## [GIVEN RECORDS]

= Beginning of Section =

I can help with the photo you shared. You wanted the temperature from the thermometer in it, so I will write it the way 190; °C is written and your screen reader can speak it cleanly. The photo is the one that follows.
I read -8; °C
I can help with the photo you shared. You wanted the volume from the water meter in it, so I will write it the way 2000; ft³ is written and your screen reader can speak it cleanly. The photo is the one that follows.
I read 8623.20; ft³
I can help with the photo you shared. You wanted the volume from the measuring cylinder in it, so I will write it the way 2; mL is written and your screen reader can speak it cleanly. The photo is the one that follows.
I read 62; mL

= End of Section =

## [WHAT THE TASK ASKS]
Put the records above into a Markdown table with one row per line, numbering the rows in a column named No. and placing each line in a column named Line. Skip any blank lines.

## [EXERCISE ANSWER]
| No. | Line |
|---|---|
| 1 | I can help with the photo you shared. You wanted the temperature from the thermometer in it, so I will write it the way 190; °C is written and your screen reader can speak it cleanly. The photo is the one that follows. |
| 2 | I read -8; °C |
| 3 | I can help with the photo you shared. You wanted the volume from the water meter in it, so I will write it the way 2000; ft³ is written and your screen reader can speak it cleanly. The photo is the one that follows. |
| 4 | I read 8623.20; ft³ |
| 5 | I can help with the photo you shared. You wanted the volume from the measuring cylinder in it, so I will write it the way 2; mL is written and your screen reader can speak it cleanly. The photo is the one that follows. |
| 6 | I read 62; mL |